AI Is Already Keeping Tabs on 1 Million Clearance Holders
Trusted Workforce 2.0 tools regularly scan a set of data sources for anomalies in the behaviors of more than a million federal and private workers.
The security clearance process is broken—a fact widely accepted by stakeholders in the public and private sector, legislative and executive branches of government, Democrats and Republicans. As federal leaders work on the largest process overhaul in half a century, artificial intelligence will play a key role.
In February, officials unveiled plans for Trusted Workforce 2.0, a framework that would shift suitability and security determinations from a one-time investigation followed by reassessments every five to 10 years, to an ongoing process that uses technology and private sector partners and data.
The first step in moving away from the old process is getting rid of all the paper, according to Terry Carpenter, the program executive officer for the National Background Investigation Service, the office overseeing the technical overhaul of the investigations process.

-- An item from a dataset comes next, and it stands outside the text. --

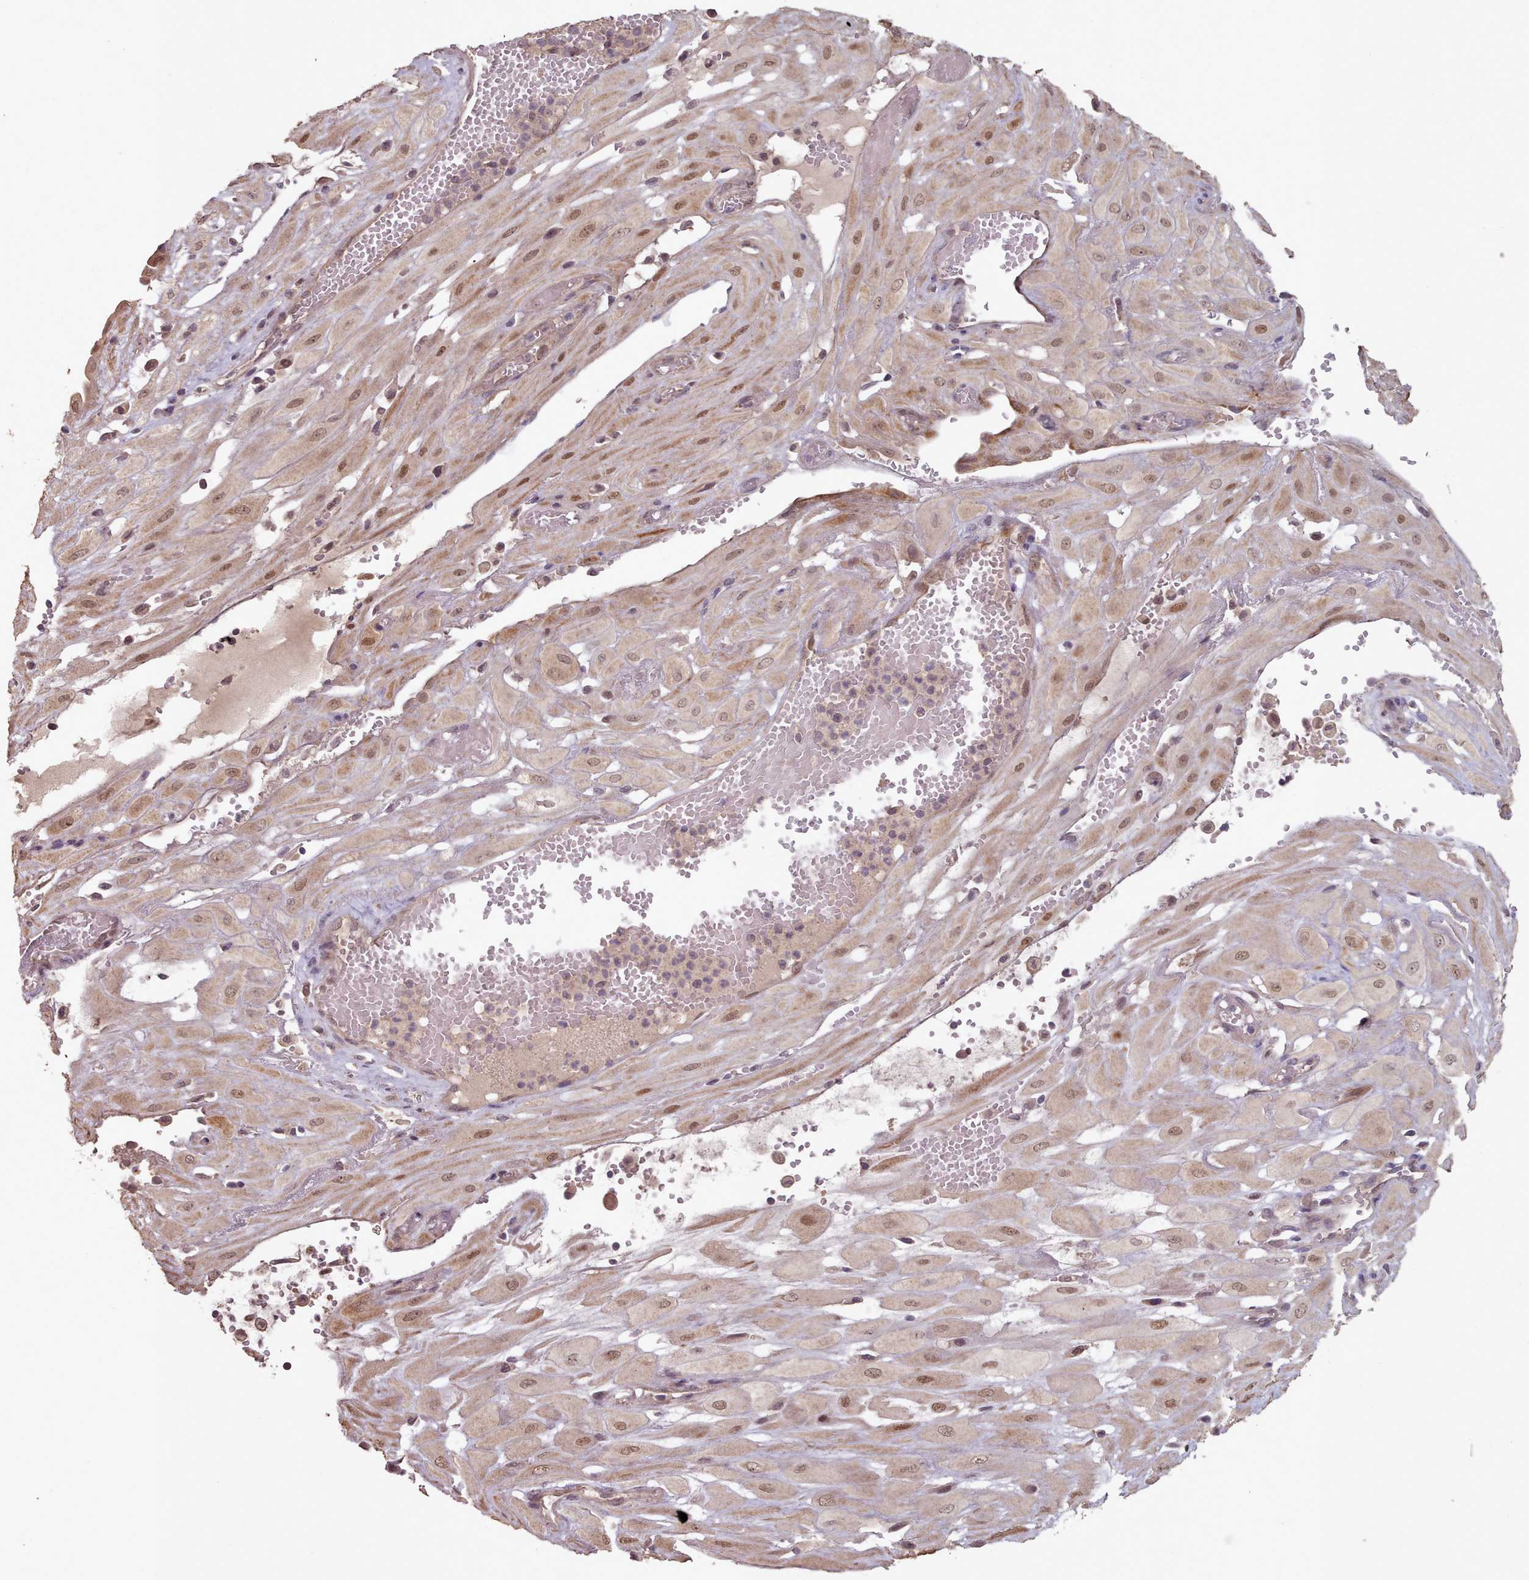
{"staining": {"intensity": "moderate", "quantity": ">75%", "location": "cytoplasmic/membranous,nuclear"}, "tissue": "cervical cancer", "cell_type": "Tumor cells", "image_type": "cancer", "snomed": [{"axis": "morphology", "description": "Squamous cell carcinoma, NOS"}, {"axis": "topography", "description": "Cervix"}], "caption": "Human squamous cell carcinoma (cervical) stained with a protein marker shows moderate staining in tumor cells.", "gene": "ERCC6L", "patient": {"sex": "female", "age": 36}}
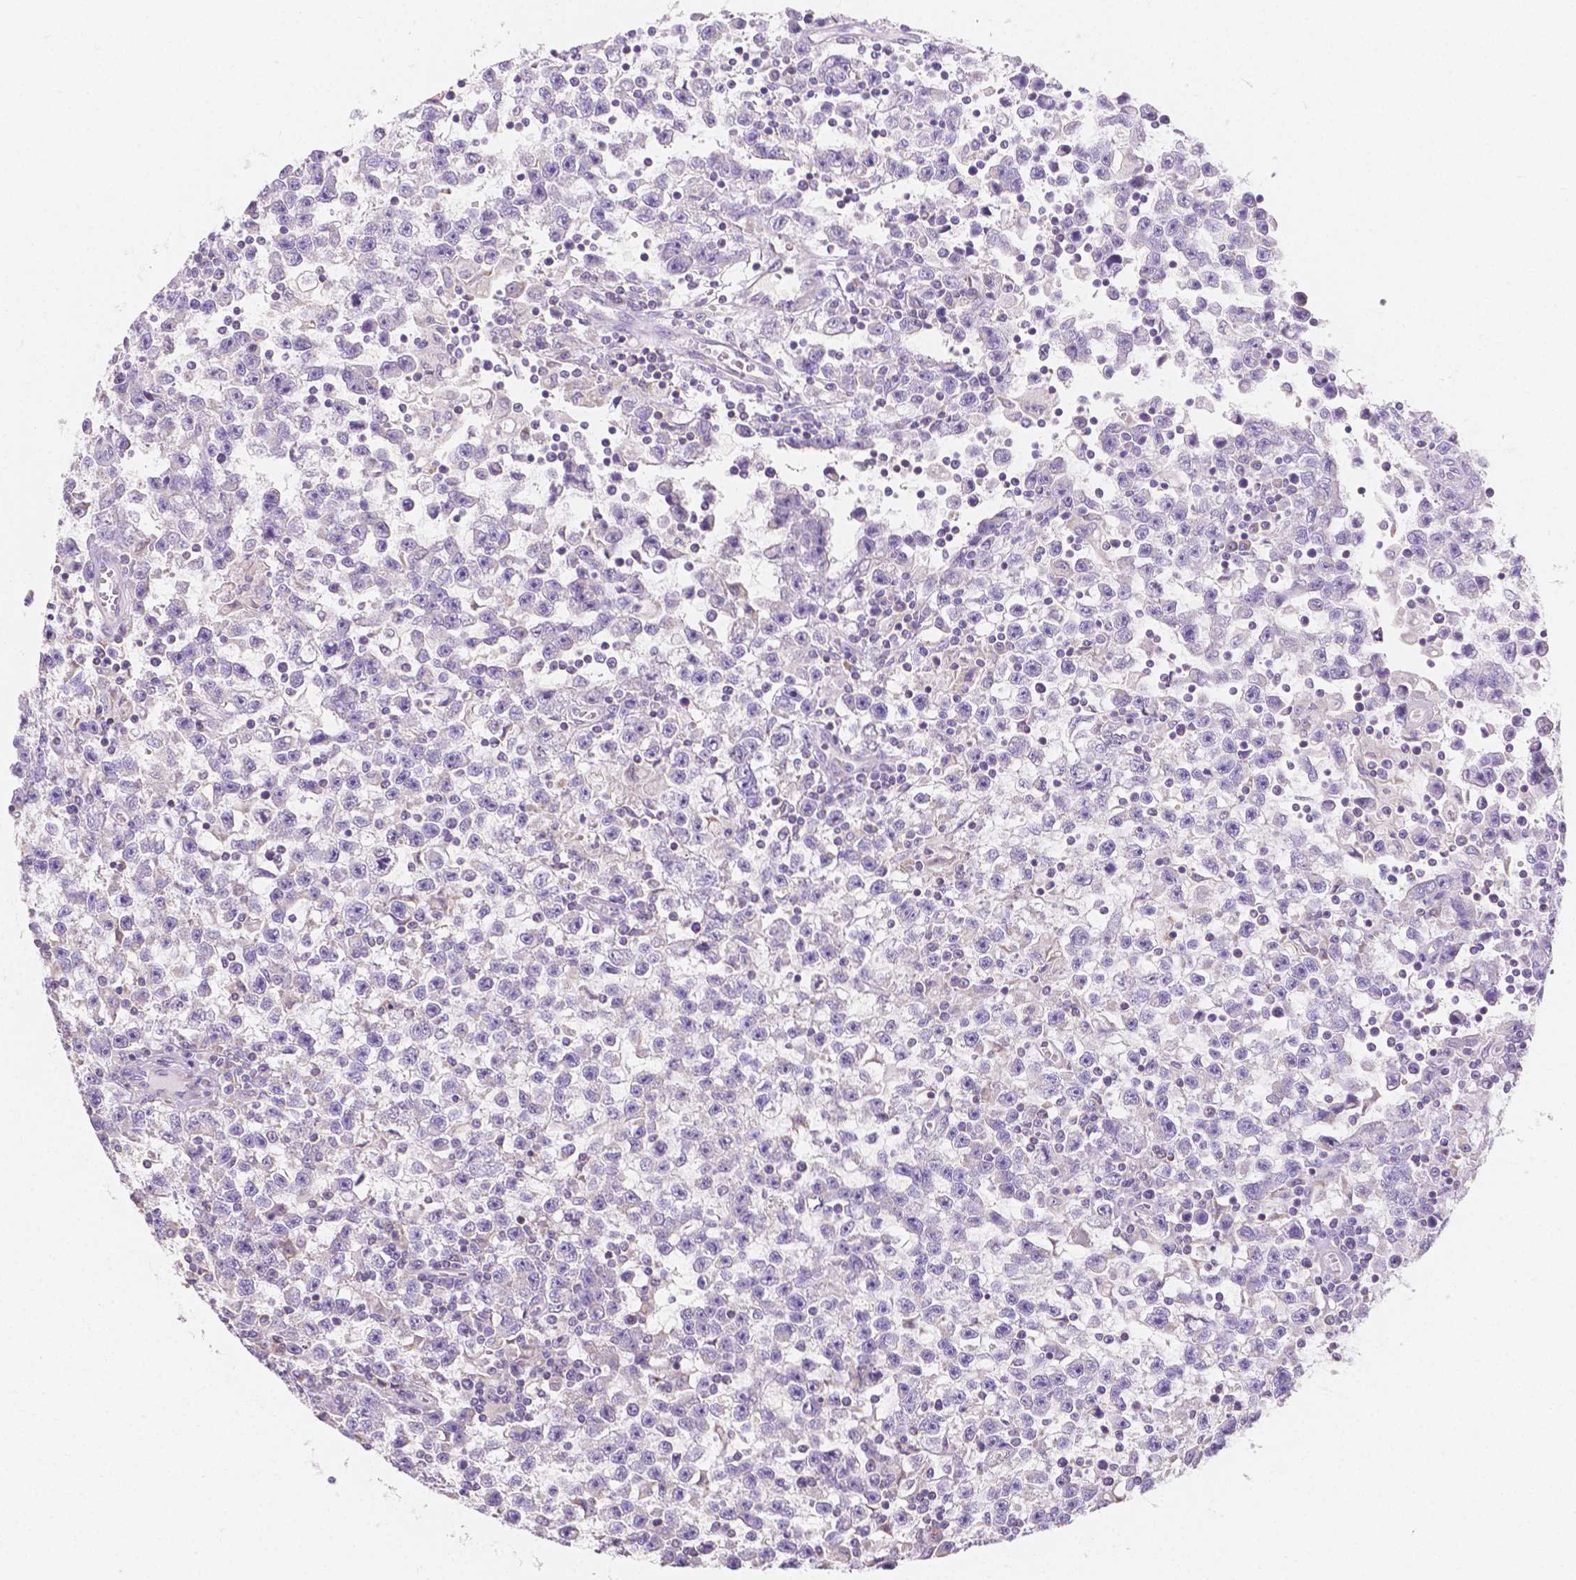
{"staining": {"intensity": "negative", "quantity": "none", "location": "none"}, "tissue": "testis cancer", "cell_type": "Tumor cells", "image_type": "cancer", "snomed": [{"axis": "morphology", "description": "Seminoma, NOS"}, {"axis": "topography", "description": "Testis"}], "caption": "Human testis seminoma stained for a protein using immunohistochemistry demonstrates no expression in tumor cells.", "gene": "TMEM130", "patient": {"sex": "male", "age": 31}}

“The days of you filling out some form—online or in paper—submitting this form; having people go through that form; analyze your responses; decide which investigator to send out there to meet with your parents, your friends, your neighbors, who may all be in different states; to write up reports and assemble a package that grows as we do the investigation and come back to somebody to adjudicate the recommendation to say, ‘should this person get a clearance or not based on policy?’ We can’t do that anymore—that’s paper,” Carpenter said Thursday during the Government Analytics Breakfast Forum hosted by Johns Hopkins University and REI Systems.
Related: The Security Clearance Process Is About to Get Its Biggest Overhaul in 50 Years
Related: Security Clearance Delays Are Hurting the Pentagon’s Tech Workforce
Related: The US Military Is Creating the Future of Employee Monitoring
Before instituting the Trusted Workforce 2.0 framework, adjudicators would have to physically travel to interview people on every topic covered by the clearance investigation. Under the new guidance, investigators have the option to use other means to speed the process.
In October, Carpenter’s team rolled out a tool to digitize the front end of the security clearance process: filling out paper forms like the SF-86.
The NBIS team developed a digital form that operates similarly to modern tax preparation software. Users are guided through a set of questions and document requests that ensure the data is entered in a structured format.
Another tool currently in development uses artificial intelligence to pull investigatees’ data from multiple sources, including public information, private data sources like credit reports and government data, either through interagency partners or data collected by investigators. The AI tool will gather and sort that data and present it to adjudicators in a structured, interactive format.
“We have a complete list of how the algorithm got to the recommendation. We can click on any piece of data in that decision-making chain and see it. And that gets packaged up as part of the supporting evidence for why decisions were made,” Carpenter said.
With digitized data sources and AI helping pull and sort the information, the investigative process can move toward a “continuous evaluation” model, in which clearance holders are regularly reassessed based on new information, rather than on an arbitrary, decade-long cycle.
“We already have 1.1 million names in as part of the initiative and it just goes through the data sources on some reoccurring schedule set by the business rules and if an anomaly comes up, then we look at the anomaly and decide what to do with it,” Carpenter said. “Maybe I got a speeding ticket last night and it popped up on the data source,” he offered as a hypothetical.
Carpenter said the team hopes soon to be able to pilot the system end-to-end with the lowest level suitability determinations. If that pilot succeeds, the team can add more data streams and capabilities in order to handle more sensitive assessments.
All this will be possible because the team looked at the problem as a whole, rather than just finding cool tools to apply to parts of the problem, Carpenter said.
“We moved the NBIS architecture to an enterprise data broker concept and we moved the data sources to one place,” he explained. “This gave us the ability to focus on control of that data. I don’t have to own it all—it doesn’t have to sit on my servers. … But we need to know that we have the connection, we have the ability to pull it when we need it, we know what the data is—what it represents—and we know the policies and agreements—the laws—that surround the use of that data.”
“We couldn’t rush to the quick answer,” he added. “We had to do some of these critical, I call them ‘hygiene steps.’”
No matter what, it will be up to humans to make the final decisions about suitability and trust, Carpenter said.
“No decision will be made by a machine. We will augment decision- making,” he said. “Instead of them spending weeks and months trying to find needles in a haystack, we’re using artificial intelligence and machine learning to present those needles, in a neat form with all the relevant information to how we found it for the human to make that final determination.”